_本文:_
■ ■ ■ ■ ■ ■ ■

これからも妻といっしょに

がんで無くなった妻。その魂と引き続き共に歩みます

癌 告知から亡くなるまで 妻と過ごした137日 ⑮

7月20日、10時30分、主治医の往診があった。


ベッドで寄り添っている時、妻は私の手を引き寄せてきた。


7月21日、私はバイトに出かける時、今まで妻がやっていたゴミ捨てを行った。
私たちの住まいはマンションの2階で、
ゴミは、らせん階段を降りて1階のゴミ集収室に持って行く。
妻は、その階段の上り下りが出来なくなった。。


妻は、薬(オプト)の肝臓への後遺症についてネットで調べている。


今年の1月3日のブログでも書いたが
妻は、毎年年賀状が来ていた高校の同級生の I さんに、


来年の年賀状を出さないということ、
そして、体力が弱っているのでメールの返信はこれで最後にする旨を伝え、
自分の写真を4枚添付して、送信したことを私に話した。


I さんというのは、妻が学生時代付き合っていた男性で、
I さんと妻は、お互いに好きだったのに、別れた。

■ ■ ■ ■ ■ ■ ■

_データ項目:_
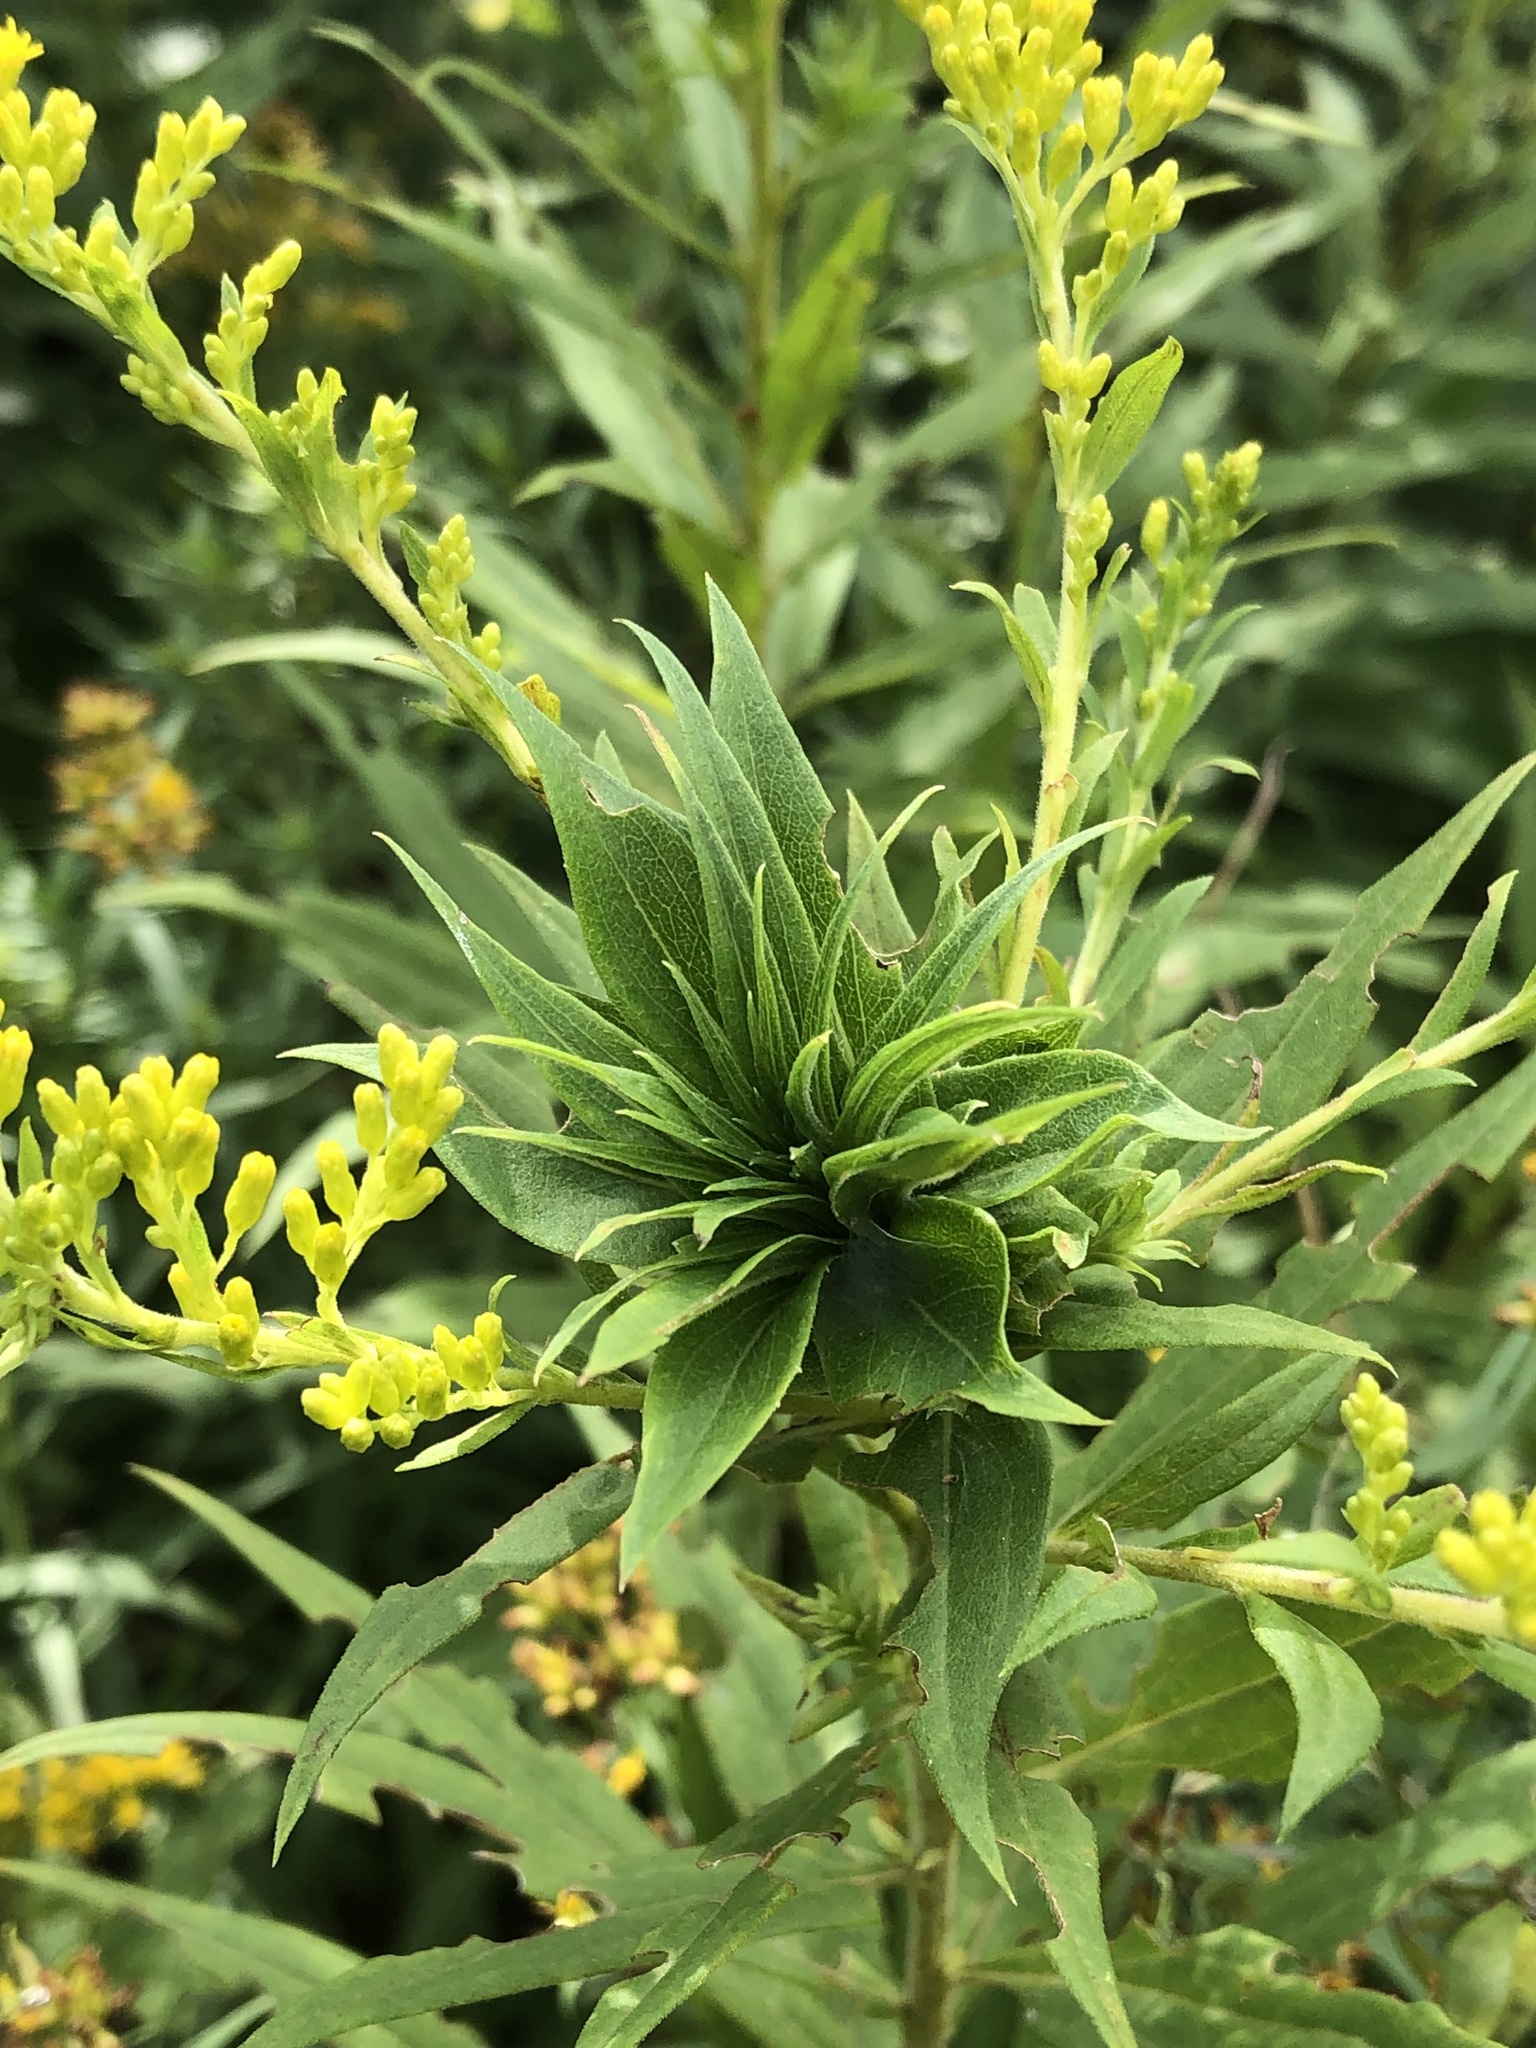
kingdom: Animalia
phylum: Arthropoda
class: Insecta
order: Diptera
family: Cecidomyiidae
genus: Rhopalomyia
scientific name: Rhopalomyia solidaginis
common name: Goldenrod bunch gall midge
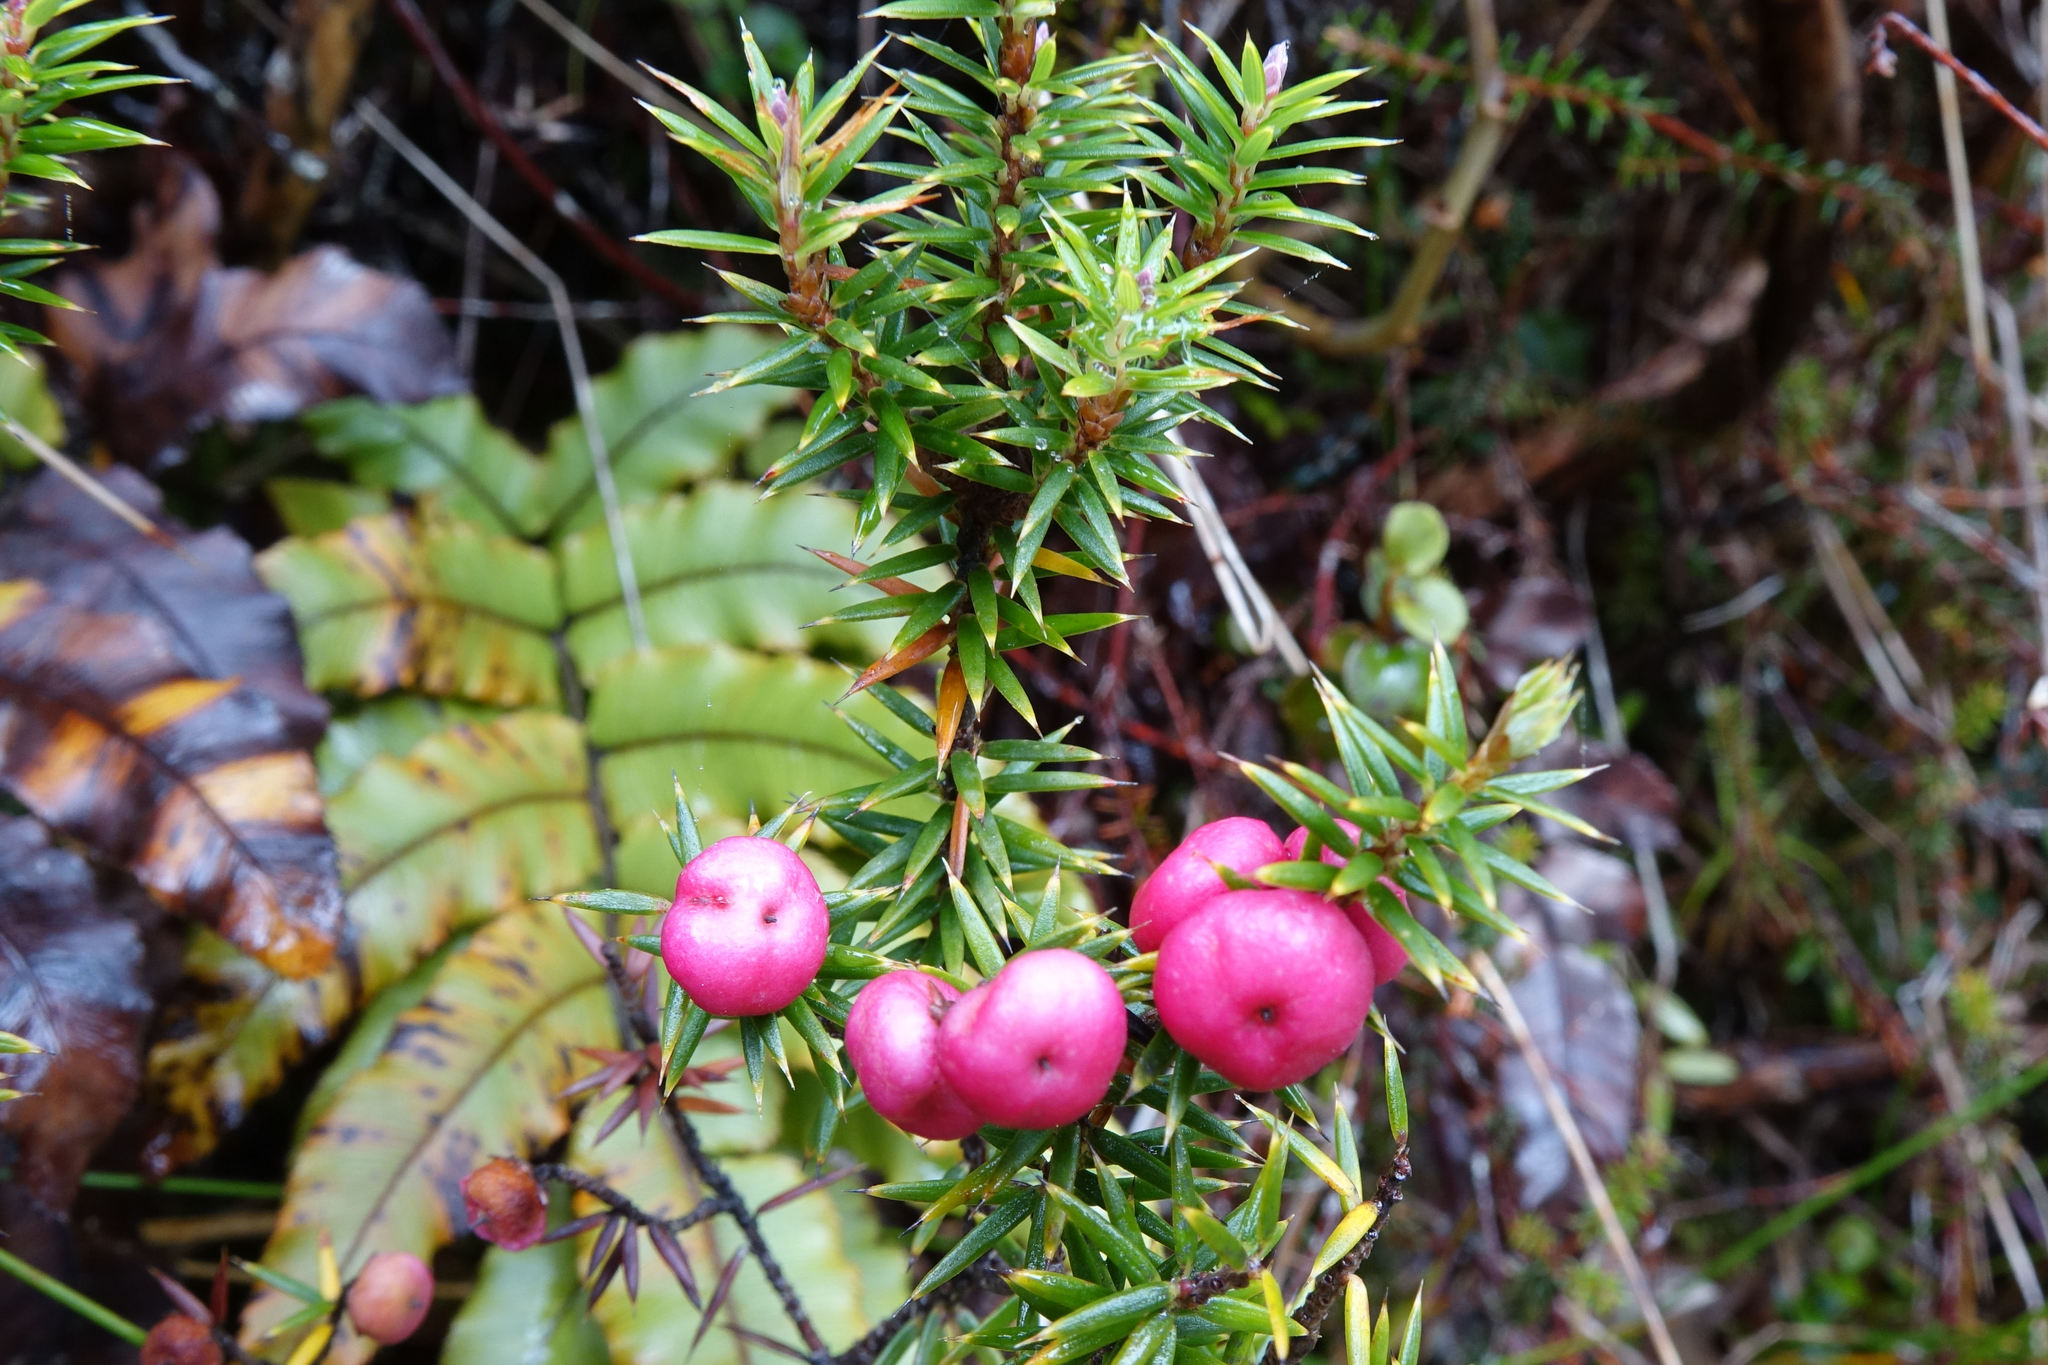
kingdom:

■ ■ ■ ■ ■ ■ ■

_課題一覧:_
1. 本文の内容を二文で要約しなさい。
2. 次の(a)〜(c)が本文の内容と合っているかどうかを、「はい」か「いいえ」で答えなさい。判断の根拠となる本文の語句もそのまま引用すること。
(a) 主治医の往診は7月20日の午前中にあった。
(b) 筆者たちの住まいはマンションの1階にある。
(c) 妻とIさんは、互いに好きではなくなったために別れた。
3. 妻と過ごした日々をつづった本文について、最後の文の後に続く部分を書きなさい。
記録はここでは用いない。

_解答:_
1. 7月20日に主治医の往診があり、翌21日には、らせん階段の上り下りができなくなった妻に代わって筆者がゴミ捨てを行った。妻は、学生時代に付き合っていた高校の同級生のIさんに、来年の年賀状を出さないことと、メールの返信はこれで最後にする旨を伝え、自分の写真を4枚添付して送信したと筆者に話した。

2.
(a) はい。「7月20日、10時30分、主治医の往診があった。」
(b) いいえ。「私たちの住まいはマンションの2階で、」
(c) いいえ。「I さんと妻は、お互いに好きだったのに、別れた。」

3.
子供はいらないという妻と、子供のいない人生は考えられないというIさんの
考えの相違から別れている。


妻が I さんからのメールを私に見せたという行為について考えてみて、
今思うことがある。


それは、私が間に入って、I さんを呼び、妻に合わせれば良かったと・・・。


妻は、自分が望むことを自分の口からは言わず、
こちらが察して、やってくれるまで待つところがあり
こちらが気付かず、何もしなければ、それ以上は求めない性質があった。


“妻が求めていたこと” に私は気づかなければなかったのではないか。


妻は
 Iさんは、”思い出の中で好きな人”、
私に対しては、”今好きな人”、


と見ていたのではないか。
比較するものではないと考えていたのではないか。


7月22日、呼吸が苦しくなり、午前2時30分、妻は女医に電話を入れ、
酸素呼吸器の相談をした。
また薬(オプト)の後遺症について、質問した。
電話の後、妻は「いたた」と言ってお腹を押さえた。


10時30分、女医から電話が入り、妻は話しをした後、
「主人が話しをしたいと言っているので」と言って、
急に電話を私に振ってきた。


私が「いや、別に」と答えると、妻は急に怒り出したので
電話を代り、妻の状態について先生に話をした。


「1日寝ていることが多いです。元気な時は動いてます。
意欲がある時は、任せた方が、免疫にもいいかと思っています」
と言ったのを聞いて「意欲なんてないよ」と言って再び怒った。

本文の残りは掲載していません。